■ Text segment:
• • • • •
6 technology trends for 2017 that will change your business

It can be difficult to keep up with all of the new and exciting business technology trends, but increasingly, tech that has seemed out of reach of SMEs in the past is coming to impact the way that they operate every day.

The latest trends in technology can also be hard to grasp, and their immediate applications can sometimes be unclear. So here, we’ve compiled the top technology trends for 2017 that are going to change small businesses across the country.

Chatbots

Chatbots are set to have a major impact on the way in which businesses do their marketing. But what are they?

A chatbot is a text-based interface that uses rules or artificial intelligence (or a mixture of both) to deliver useful results. So what does that mean in practice? Well, imagine you run a business that sells t-shirts: plain ones, coloured ones, patterned ones, slim-fitting ones, and so on. As it currently stands, a consumer would probably head to your website and then browse around until they found what they were looking for. With a chatbot, you cut out that lengthy process. Instead, the consumer tells your bot what they want, and then the bot delivers the result.

The great thing about chatbots is that they can live in virtually any existing platform, like Facebook, Slack, or pretty much whatever else you use. So, by the end of the year, expect businesses of every size to be rolling out chatbots in which you could, for example, open a Facebook Messenger window and order a pizza just by typing.

The Internet of Things

The Internet of Things is set to be one of the defining business technology trends of 2017, and they already have a head start.

Basically, the IoT is the idea that you could virtually connect any device to the internet, and, from that, to each other. You’ve probably already seen it: you might have a wi-fi enabled kettle, or a personal assistant in your car that tells you the best route to arrive for your meeting on time.

We’ll see IoT technology impact virtually every area of business in the coming years. Increasingly, it will be seen as a prerequisite for a product to be able to connect to the internet and either upload or receive information about itself. You’ve probably already got this in your pocket – your iPhone is constantly saving information to the cloud about the number of steps you’ve walked that day, for example.

Small businesses will need to think about how their offerings fit into this new technology, and the best ways in which they can leverage its potential.

Distributed working

Soon, the days of big offices in which all (or most) of a company’s staff are based will be a thing of the past. The internet has meant that geographical boundaries are less and less relevant, but up until now the actual technology used to deliver truly distributed workforces has been somewhat lacking.
• • • • •
■ Data extract:

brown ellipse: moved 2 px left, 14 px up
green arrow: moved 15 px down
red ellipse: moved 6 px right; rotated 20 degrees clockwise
• • • • •
■ Activity list:
1. Duplicate a part of the technology trends article, beginning at the words "A chatbot is" and stopping after the words "delivers the result.".
2. Answer the following questions from the technology trends article:
(a) What does a chatbot use to deliver useful results?
(b) Which two platforms are named as places where chatbots can live?
(c) What information does the text say an iPhone constantly saves to the cloud?
3. State whether each statement agrees with the technology trends article, answering yes or no and quoting the deciding words.
(a) The Internet of Things already has a head start.
(b) Until now, the technology for truly distributed workforces has been fully adequate.
(c) The example business in the chatbot discussion sells shoes.

■ Answers to each task:
1.
A chatbot is a text-based interface that uses rules or artificial intelligence (or a mixture of both) to deliver useful results. So what does that mean in practice? Well, imagine you run a business that sells t-shirts: plain ones, coloured ones, patterned ones, slim-fitting ones, and so on. As it currently stands, a consumer would probably head to your website and then browse around until they found what they were looking for. With a chatbot, you cut out that lengthy process. Instead, the consumer tells your bot what they want, and then the bot delivers the result.

2.
(a) Rules or artificial intelligence, or a mixture of both.
(b) Facebook and Slack.
(c) The number of steps walked that day.

3.
(a) Yes: "and they already have a head start."
(b) No: "up until now the actual technology used to deliver truly distributed workforces has been somewhat lacking."
(c) No: "imagine you run a business that sells t-shirts"